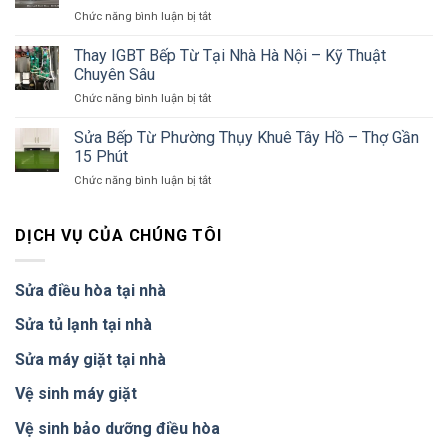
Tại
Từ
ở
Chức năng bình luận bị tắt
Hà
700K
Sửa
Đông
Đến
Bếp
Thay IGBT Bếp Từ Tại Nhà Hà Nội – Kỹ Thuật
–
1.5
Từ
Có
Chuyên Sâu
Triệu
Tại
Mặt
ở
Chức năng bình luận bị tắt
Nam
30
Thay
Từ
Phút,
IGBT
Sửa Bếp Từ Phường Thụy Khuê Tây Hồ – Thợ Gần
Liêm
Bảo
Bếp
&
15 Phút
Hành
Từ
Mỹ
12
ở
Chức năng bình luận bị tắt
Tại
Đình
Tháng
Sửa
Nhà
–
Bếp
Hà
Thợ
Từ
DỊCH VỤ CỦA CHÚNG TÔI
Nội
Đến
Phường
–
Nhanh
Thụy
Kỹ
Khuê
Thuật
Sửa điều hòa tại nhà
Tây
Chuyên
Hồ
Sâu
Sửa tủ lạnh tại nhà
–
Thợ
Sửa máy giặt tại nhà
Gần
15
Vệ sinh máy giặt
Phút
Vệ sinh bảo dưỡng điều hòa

++++

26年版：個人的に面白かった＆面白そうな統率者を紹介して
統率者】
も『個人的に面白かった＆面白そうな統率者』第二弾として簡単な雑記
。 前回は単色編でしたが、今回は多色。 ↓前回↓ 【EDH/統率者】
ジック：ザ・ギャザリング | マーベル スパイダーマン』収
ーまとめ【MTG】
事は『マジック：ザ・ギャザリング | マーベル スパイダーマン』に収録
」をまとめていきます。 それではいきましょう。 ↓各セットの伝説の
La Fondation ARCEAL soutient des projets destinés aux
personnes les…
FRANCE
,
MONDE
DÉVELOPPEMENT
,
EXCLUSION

++++

** Request **
Line count for the word "Thụy": please state how many lines of the records above contain it, and nothing else.

** Answer for the task **
2